[Dataset excerpts]
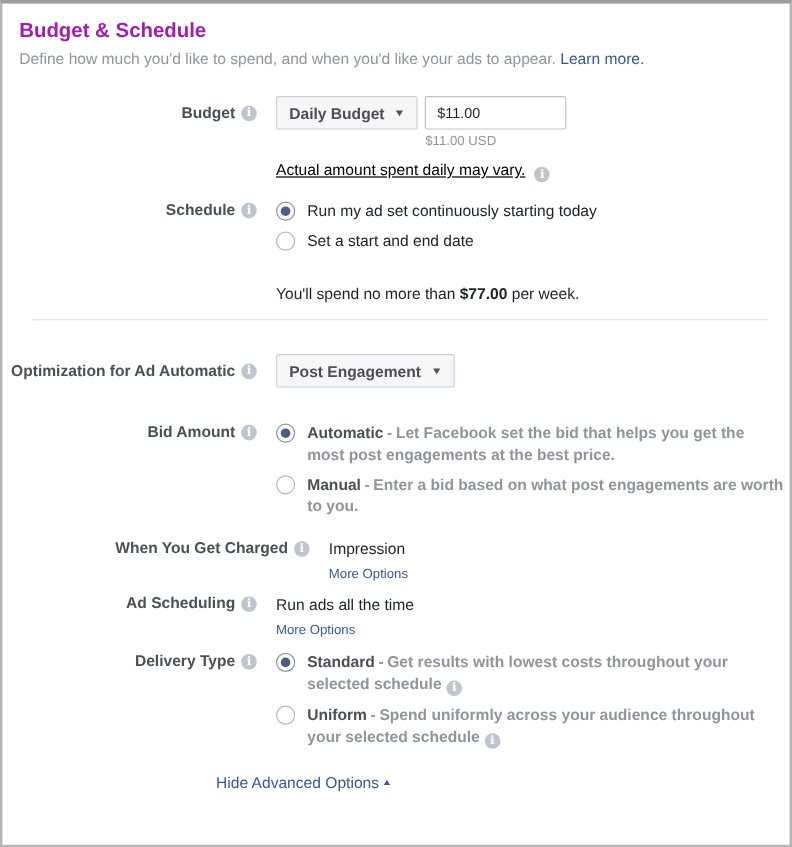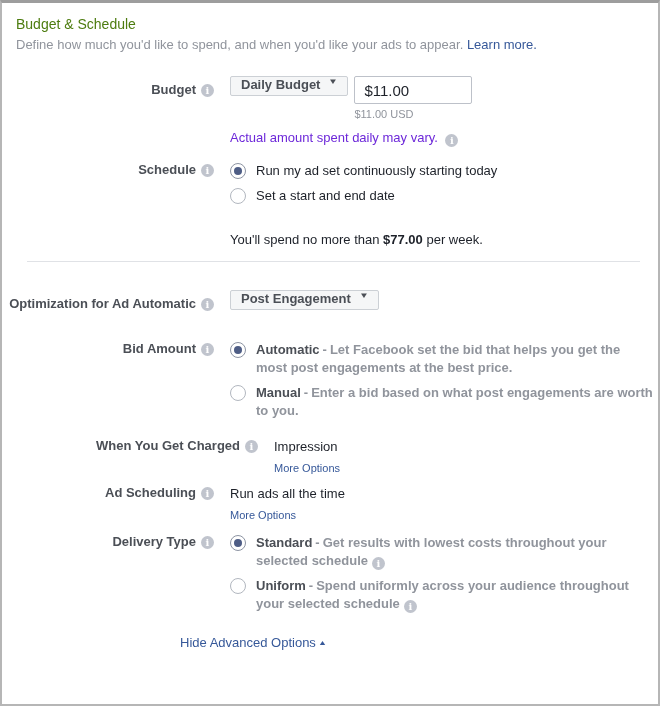--- a/index.html
+++ b/index.html
@@ -2,51 +2,51 @@
 <html><head>
 <meta charset="utf-8">
 <style>
   * { margin:0; padding:0; box-sizing:border-box; }
   body { background:#fff; font-family:"Liberation Sans", sans-serif; }
   .frame {
     width:660px; height:706px; background:#fff; overflow:hidden;
     border:2px solid #b6b6b6; border-top:3px solid #9d9d9d;
   }
   .header { padding:13px 16px 0 14px; }
-  .title { font-size:14px; font-weight:normal; color:#4d7c0f; }
+  .title { font-size:17px; font-weight:bold; color:#a21caf; }
   .subtitle { margin-top:5px; font-size:13px; color:#90949c; }
   a.link { color:#365899; text-decoration:none; cursor:pointer; }
   .form { padding-top:24px; }
   .row { display:flex; align-items:flex-start; }
   .label-col {
     width:212px; flex:none; display:flex; justify-content:flex-end; align-items:center;
     gap:5px; font-size:13px; font-weight:bold; color:#4b4f56; line-height:16px; text-align:right;
   }
   .row-control .label-col { padding-top:6px; align-self:flex-start; }
   .content-col { margin-left:16px; flex:1; min-width:0; font-size:13px; color:#1d2129; }
   .info-icon {
     width:13px; height:13px; border-radius:50%; background:#c0c4cd; color:#fff;
     font-size:10px; font-weight:bold; font-family:"DejaVu Serif", serif;
     line-height:13px; text-align:center; display:inline-block; flex:none; cursor:pointer;
   }
   .info-icon.inline { vertical-align:-2px; margin-left:4px; }
   .control-row { display:flex; gap:6px; }
   .select-btn {
-    height:20px; padding:0 10px; background:#f5f6f7; border:1px solid #ccd0d5; border-radius:2px;
-    font-weight:bold; font-size:13px; color:#4b4f56; display:inline-flex; align-items:flex-start;
+    height:28px; padding:0 10px; background:#f5f6f7; border:1px solid #ccd0d5; border-radius:2px;
+    font-weight:bold; font-size:13px; color:#4b4f56; display:inline-flex; align-items:center;
     gap:9px; cursor:pointer; white-space:nowrap;
   }
   .caret { font-size:8px; color:#4b4f56; transform:scaleX(1.25); display:inline-block; }
   .text-input {
     width:118px; height:28px; border:1px solid #bdc1c9; border-radius:2px; padding:4px 9px;
-    font-size:15px; color:#1d2129; font-family:inherit; outline:none;
+    font-size:12px; color:#1d2129; font-family:inherit; outline:none;
   }
   .input-caption { margin-top:4px; font-size:11px; color:#90949c; }
   .note-row { margin-top:10px; }
-  .note { color:#6d28d9; line-height:16px; }
+  .note { color:#000000; line-height:16px;text-decoration:underline; }
   .schedule-row { margin-top:15px; }
   .radio-option { display:flex; align-items:flex-start; margin-bottom:7px; }
   .radio {
     width:16px; height:16px; border-radius:50%; border:1px solid #b2b7bf; background:#fff;
     flex:none; position:relative; margin-top:1px; margin-right:10px; cursor:pointer;
   }
   .radio.selected { border-color:#8d94a3; }
   .radio .dot { display:none; }
   .radio.selected .dot {
     display:block; width:8px; height:8px; border-radius:50%; background:#4e5d85;

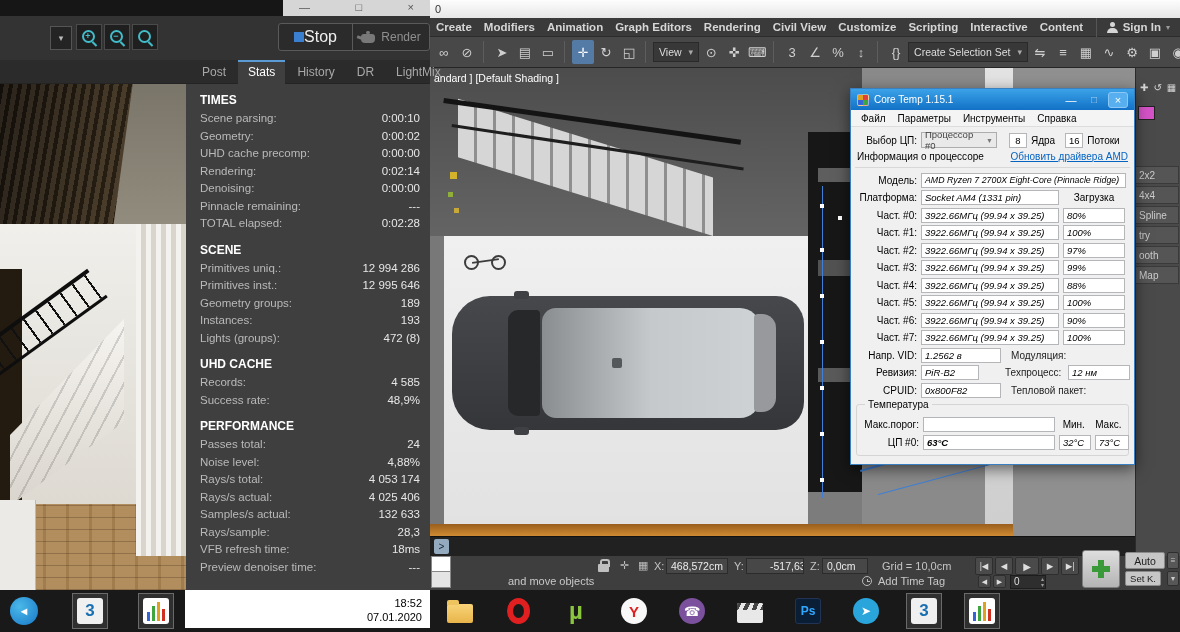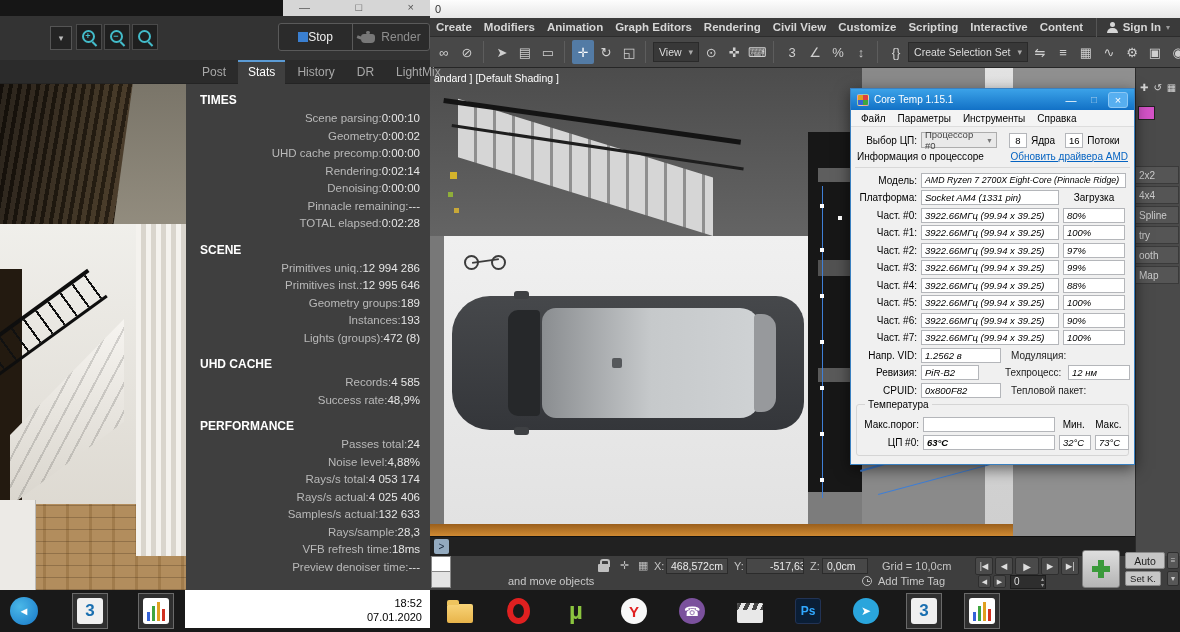--- a/index.html
+++ b/index.html
@@ -71,40 +71,40 @@
   #vfb-titlebar .light{width:147px;height:16px;background:#d6d6d6;display:flex;justify-content:space-between;padding:0 16px;color:#555;font-size:11px;line-height:14px;}
   #vfb-toolbar{position:absolute;left:0;top:16px;width:430px;height:44px;background:#333;}
   .vfb-dd{position:absolute;left:50px;top:10px;width:22px;height:24px;background:#242424;border:1px solid #555;color:#bbb;font-size:9px;text-align:center;line-height:22px;}
   #vfb-zooms{position:absolute;left:76px;top:8px;display:flex;gap:2px;}
   .zoom-btn{width:26px;height:26px;background:#1f1f1f;border:1px solid #4a4a4a;display:flex;align-items:center;justify-content:center;}
   .mag{position:relative;width:15px;height:15px;}
   .mag::before{content:"";position:absolute;left:0;top:0;width:9px;height:9px;border:2px solid #43bcca;border-radius:50%;}
   .mag::after{content:"";position:absolute;left:11px;top:11px;width:6px;height:2px;background:#43bcca;transform:rotate(45deg);transform-origin:0 0;}
   .mag i{position:absolute;left:1px;top:0;width:11px;text-align:center;font-size:9px;font-style:normal;color:#43bcca;font-weight:bold;line-height:13px;}
   .btn-group{position:absolute;left:278px;top:7px;width:152px;height:28px;border:1px solid #5a5a5a;border-radius:3px;display:flex;background:#2b2b2b;}
-  .stop-btn{width:74px;display:flex;align-items:center;justify-content:center;color:#efefef;font-size:12px;border-right:1px solid #5a5a5a;}
+  .stop-btn{width:74px;display:flex;align-items:center;justify-content:center;color:#efefef;font-size:16px;border-right:1px solid #5a5a5a;}
   .stop-sq{width:10px;height:10px;background:#3a7fd0;}
   .render-btn{flex:1;display:flex;align-items:center;justify-content:center;gap:6px;color:#8e8e8e;font-size:12px;}
   .teapot{width:14px;height:9px;background:#787878;border-radius:3px 3px 4px 4px;position:relative;margin-top:3px;}
   .teapot::before{content:"";position:absolute;left:-4px;top:2px;width:5px;height:3px;background:#787878;transform:rotate(20deg);}
   .teapot::after{content:"";position:absolute;top:-3px;left:5px;width:4px;height:3px;background:#787878;border-radius:2px;}
   #vfb-tabs{position:absolute;left:0;top:60px;width:430px;height:24px;background:#2b2b2b;display:flex;gap:2px;padding-left:192px;border-bottom:1px solid #242424;}
   .vfb-tab{padding:0 10px;height:24px;line-height:24px;font-size:12px;color:#a8a8a8;white-space:nowrap;}
   .vfb-tab.active{color:#fff;background:#3f3f3f;border-top:2px solid #5b9bd5;line-height:21px;}
 
   
   #vfb-image{position:absolute;left:0;top:84px;width:186px;height:506px;background:#1a1a1a;overflow:hidden;}
   .ri{position:absolute;}
   .ri i{position:absolute;display:block;}
 
   
   #vfb-stats{position:absolute;left:186px;top:84px;width:244px;height:506px;background:#3f3f3f;padding:7px 10px 0 14px;overflow:hidden;}
   .stats-sec{margin-bottom:8px;}
   .sec-title{font-size:12px;font-weight:bold;color:#fff;height:19px;line-height:19px;}
-  .srow{display:flex;justify-content:flex-end;height:17.5px;line-height:17.5px;font-size:11.5px;}
+  .srow{display:flex;justify-content:space-between;height:17.5px;line-height:17.5px;font-size:11.5px;}
   .srow .lbl{color:#b9b9b9;white-space:nowrap;}
   .srow .val{color:#e6e6e6;white-space:nowrap;}
 
   
   #coretemp{position:absolute;left:850px;top:88px;width:285px;height:377px;background:#f0f0f0;border:1px solid #3a80c0;box-shadow:0 4px 14px rgba(0,0,0,.55);z-index:30;font-size:10px;color:#000;}
   .ct-title{height:21px;background:linear-gradient(#3ba2e8,#1271c6);display:flex;align-items:center;padding:0 6px;gap:5px;color:#fff;}
   .ct-appicon{width:12px;height:12px;border-radius:2px;background:conic-gradient(#e04040 0 25%,#3fa53f 0 50%,#3563d8 0 75%,#e0a020 0);border:1px solid rgba(255,255,255,.5);}
   .ct-title-text{font-size:10px;flex:1;white-space:nowrap;overflow:hidden;}
   .ct-min{width:18px;text-align:center;font-size:11px;}
   .ct-max{width:18px;text-align:center;font-size:10px;color:#a8cdeb;}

→ Exercise brief
Please repeat every record above exactly, leaving the pictures out.

→ Answer to this exercise
--- a/index.html
+++ b/index.html
@@ -2,51 +2,51 @@
 <html><head>
 <meta charset="utf-8">
 <style>
   * { margin:0; padding:0; box-sizing:border-box; }
   body { background:#fff; font-family:"Liberation Sans", sans-serif; }
   .frame {
     width:660px; height:706px; background:#fff; overflow:hidden;
     border:2px solid #b6b6b6; border-top:3px solid #9d9d9d;
   }
   .header { padding:13px 16px 0 14px; }
-  .title { font-size:14px; font-weight:normal; color:#4d7c0f; }
+  .title { font-size:17px; font-weight:bold; color:#a21caf; }
   .subtitle { margin-top:5px; font-size:13px; color:#90949c; }
   a.link { color:#365899; text-decoration:none; cursor:pointer; }
   .form { padding-top:24px; }
   .row { display:flex; align-items:flex-start; }
   .label-col {
     width:212px; flex:none; display:flex; justify-content:flex-end; align-items:center;
     gap:5px; font-size:13px; font-weight:bold; color:#4b4f56; line-height:16px; text-align:right;
   }
   .row-control .label-col { padding-top:6px; align-self:flex-start; }
   .content-col { margin-left:16px; flex:1; min-width:0; font-size:13px; color:#1d2129; }
   .info-icon {
     width:13px; height:13px; border-radius:50%; background:#c0c4cd; color:#fff;
     font-size:10px; font-weight:bold; font-family:"DejaVu Serif", serif;
     line-height:13px; text-align:center; display:inline-block; flex:none; cursor:pointer;
   }
   .info-icon.inline { vertical-align:-2px; margin-left:4px; }
   .control-row { display:flex; gap:6px; }
   .select-btn {
-    height:20px; padding:0 10px; background:#f5f6f7; border:1px solid #ccd0d5; border-radius:2px;
-    font-weight:bold; font-size:13px; color:#4b4f56; display:inline-flex; align-items:flex-start;
+    height:28px; padding:0 10px; background:#f5f6f7; border:1px solid #ccd0d5; border-radius:2px;
+    font-weight:bold; font-size:13px; color:#4b4f56; display:inline-flex; align-items:center;
     gap:9px; cursor:pointer; white-space:nowrap;
   }
   .caret { font-size:8px; color:#4b4f56; transform:scaleX(1.25); display:inline-block; }
   .text-input {
     width:118px; height:28px; border:1px solid #bdc1c9; border-radius:2px; padding:4px 9px;
-    font-size:15px; color:#1d2129; font-family:inherit; outline:none;
+    font-size:12px; color:#1d2129; font-family:inherit; outline:none;
   }
   .input-caption { margin-top:4px; font-size:11px; color:#90949c; }
   .note-row { margin-top:10px; }
-  .note { color:#6d28d9; line-height:16px; }
+  .note { color:#000000; line-height:16px;text-decoration:underline; }
   .schedule-row { margin-top:15px; }
   .radio-option { display:flex; align-items:flex-start; margin-bottom:7px; }
   .radio {
     width:16px; height:16px; border-radius:50%; border:1px solid #b2b7bf; background:#fff;
     flex:none; position:relative; margin-top:1px; margin-right:10px; cursor:pointer;
   }
   .radio.selected { border-color:#8d94a3; }
   .radio .dot { display:none; }
   .radio.selected .dot {
     display:block; width:8px; height:8px; border-radius:50%; background:#4e5d85;

--- a/index.html
+++ b/index.html
@@ -71,40 +71,40 @@
   #vfb-titlebar .light{width:147px;height:16px;background:#d6d6d6;display:flex;justify-content:space-between;padding:0 16px;color:#555;font-size:11px;line-height:14px;}
   #vfb-toolbar{position:absolute;left:0;top:16px;width:430px;height:44px;background:#333;}
   .vfb-dd{position:absolute;left:50px;top:10px;width:22px;height:24px;background:#242424;border:1px solid #555;color:#bbb;font-size:9px;text-align:center;line-height:22px;}
   #vfb-zooms{position:absolute;left:76px;top:8px;display:flex;gap:2px;}
   .zoom-btn{width:26px;height:26px;background:#1f1f1f;border:1px solid #4a4a4a;display:flex;align-items:center;justify-content:center;}
   .mag{position:relative;width:15px;height:15px;}
   .mag::before{content:"";position:absolute;left:0;top:0;width:9px;height:9px;border:2px solid #43bcca;border-radius:50%;}
   .mag::after{content:"";position:absolute;left:11px;top:11px;width:6px;height:2px;background:#43bcca;transform:rotate(45deg);transform-origin:0 0;}
   .mag i{position:absolute;left:1px;top:0;width:11px;text-align:center;font-size:9px;font-style:normal;color:#43bcca;font-weight:bold;line-height:13px;}
   .btn-group{position:absolute;left:278px;top:7px;width:152px;height:28px;border:1px solid #5a5a5a;border-radius:3px;display:flex;background:#2b2b2b;}
-  .stop-btn{width:74px;display:flex;align-items:center;justify-content:center;color:#efefef;font-size:12px;border-right:1px solid #5a5a5a;}
+  .stop-btn{width:74px;display:flex;align-items:center;justify-content:center;color:#efefef;font-size:16px;border-right:1px solid #5a5a5a;}
   .stop-sq{width:10px;height:10px;background:#3a7fd0;}
   .render-btn{flex:1;display:flex;align-items:center;justify-content:center;gap:6px;color:#8e8e8e;font-size:12px;}
   .teapot{width:14px;height:9px;background:#787878;border-radius:3px 3px 4px 4px;position:relative;margin-top:3px;}
   .teapot::before{content:"";position:absolute;left:-4px;top:2px;width:5px;height:3px;background:#787878;transform:rotate(20deg);}
   .teapot::after{content:"";position:absolute;top:-3px;left:5px;width:4px;height:3px;background:#787878;border-radius:2px;}
   #vfb-tabs{position:absolute;left:0;top:60px;width:430px;height:24px;background:#2b2b2b;display:flex;gap:2px;padding-left:192px;border-bottom:1px solid #242424;}
   .vfb-tab{padding:0 10px;height:24px;line-height:24px;font-size:12px;color:#a8a8a8;white-space:nowrap;}
   .vfb-tab.active{color:#fff;background:#3f3f3f;border-top:2px solid #5b9bd5;line-height:21px;}
 
   
   #vfb-image{position:absolute;left:0;top:84px;width:186px;height:506px;background:#1a1a1a;overflow:hidden;}
   .ri{position:absolute;}
   .ri i{position:absolute;display:block;}
 
   
   #vfb-stats{position:absolute;left:186px;top:84px;width:244px;height:506px;background:#3f3f3f;padding:7px 10px 0 14px;overflow:hidden;}
   .stats-sec{margin-bottom:8px;}
   .sec-title{font-size:12px;font-weight:bold;color:#fff;height:19px;line-height:19px;}
-  .srow{display:flex;justify-content:flex-end;height:17.5px;line-height:17.5px;font-size:11.5px;}
+  .srow{display:flex;justify-content:space-between;height:17.5px;line-height:17.5px;font-size:11.5px;}
   .srow .lbl{color:#b9b9b9;white-space:nowrap;}
   .srow .val{color:#e6e6e6;white-space:nowrap;}
 
   
   #coretemp{position:absolute;left:850px;top:88px;width:285px;height:377px;background:#f0f0f0;border:1px solid #3a80c0;box-shadow:0 4px 14px rgba(0,0,0,.55);z-index:30;font-size:10px;color:#000;}
   .ct-title{height:21px;background:linear-gradient(#3ba2e8,#1271c6);display:flex;align-items:center;padding:0 6px;gap:5px;color:#fff;}
   .ct-appicon{width:12px;height:12px;border-radius:2px;background:conic-gradient(#e04040 0 25%,#3fa53f 0 50%,#3563d8 0 75%,#e0a020 0);border:1px solid rgba(255,255,255,.5);}
   .ct-title-text{font-size:10px;flex:1;white-space:nowrap;overflow:hidden;}
   .ct-min{width:18px;text-align:center;font-size:11px;}
   .ct-max{width:18px;text-align:center;font-size:10px;color:#a8cdeb;}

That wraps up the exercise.